Feature Request: Support Custom Networks on Relayers

:computer: Environment

:memo:Details

Hi, we use OZ Defender Relayers a fair amount in our app, specifically for signing certain transactions. We also run a private mainnet forking environment in the cloud (using hardhat), which we use for internal testing.
A key issue though is that hardhat returns a chain id of 31337 when doing mainnet-forking (not 1, as in normal mainnet). And of course, the relayers right now don't know that they're operating in a mainnet-forking environment, so they can't return us the right chain ID, and then the signatures break because chain-id is typically included in signatures.

Thus we are forced to either 1.) Skip relayers entirely on mainet-forking and do signing locally, pr 2.) Have a conditional codepath in the relayer for things like "if (mainnetForking) { do this other thing }).

Clearly neither of these are great, since it means we can't really test the same codepath as production except in production itself.

Potential Solution

  • Support custom networks on Relayers. -> This would mean we pass in a URL for our private mainnet fork, and that is really it.
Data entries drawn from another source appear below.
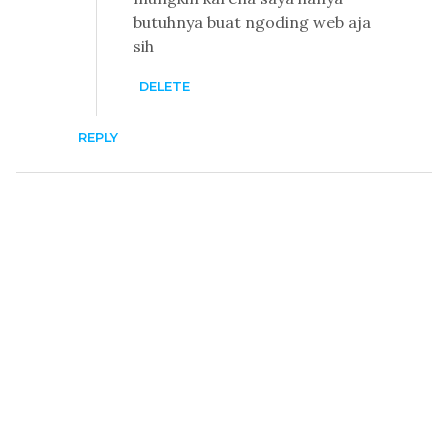
butuhnya buat ngoding web aja
sih
DELETE
REPLY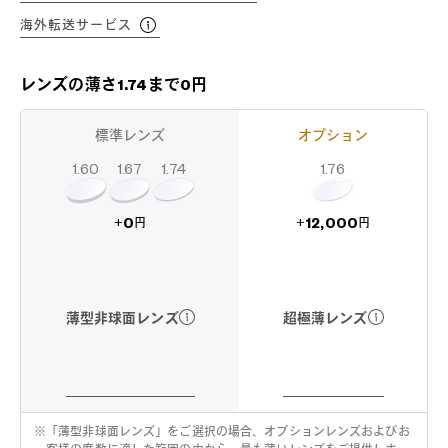
海外転送サービス
レンズの薄さ1.74まで0円
標準レンズ
オプション
1.60
1.74
1.67
1.76
12,000
0
+
+
円
円
超極薄レンズ
薄型非球面レンズ
※
「薄型非球面レンズ」をご選択の場合、オプションレンズおよびお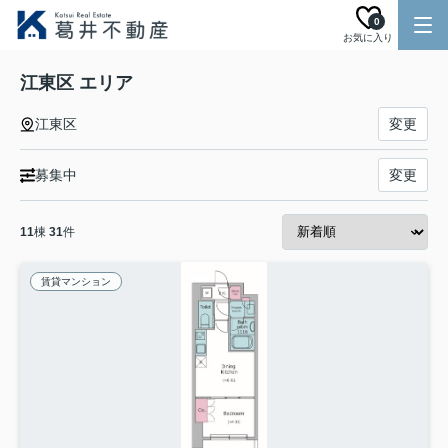
0
お気に入り
江東区 エリア
江東区
変更
募集中
変更
11
棟
31
件
賃貸マンション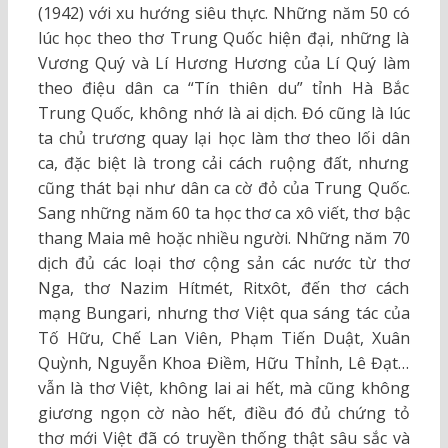
(1942) với xu hướng siêu thực. Những năm 50 có
lúc học theo thơ Trung Quốc hiện đại, những là
Vương Quý và Lí Hương Hương của Lí Quý làm
theo điệu dân ca “Tín thiên du” tỉnh Hà Bắc
Trung Quốc, không nhớ là ai dịch. Đó cũng là lúc
ta chủ trương quay lại học làm thơ theo lối dân
ca, đặc biệt là trong cải cách ruộng đất, nhưng
cũng thát bại như dân ca cờ đỏ của Trung Quốc.
Sang những năm 60 ta học thơ ca xô viết, thơ bậc
thang Maia mê hoặc nhiều người. Những năm 70
dịch đủ các loại thơ cộng sản các nước từ thơ
Nga, thơ Nazim Hítmét, Ritxôt, đến thơ cách
mạng Bungari, nhưng thơ Việt qua sáng tác của
Tố Hữu, Chế Lan Viên, Phạm Tiến Duật, Xuân
Quỳnh, Nguyễn Khoa Điềm, Hữu Thỉnh, Lê Đạt…
vẫn là thơ Việt, không lai ai hết, mà cũng không
giương ngọn cờ nào hết, điều đó đủ chứng tỏ
thơ mới Việt đã có truyền thống thật sâu sắc và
Our front-ends can point at the relayer according to network, just like we would for a testnet.

Related Questions
I asked Santiago about this, and he had these followup questions
1.) This would be just for Relayers, or would you need Admin and Sentinel support as well?
----> For now, just Relayers would be sufficient. I could see in the future Admin or Sentinel support being cool as well, so we could test some full security flows or emergency situation training. But not required for this particular issue we're facing.

2.) Also, let's say that Defender supported mainnet forks on its own, to which you could connect to from wherever you need - would that work for you, or would you want to run the fork on your own end?
-----> Depends on the details. When we're using mainnet forks, we're often testing out new contracts or changes to contracts, which may involve fairly complex migrations and setup code. We even actually run a node server on the same machine so that our front-ends can call out and do things like impersonate accounts (eg. to fund your wallet with money from whales), and all sorts of other arbitrary stuff. So like... ultimately we still need full control and access to the network. We wouldn't want to share it with anyone else. So maybe? But seems like it's probably easier for us to just run our own (which we currently do via GCP), and we can update it with a simple git push.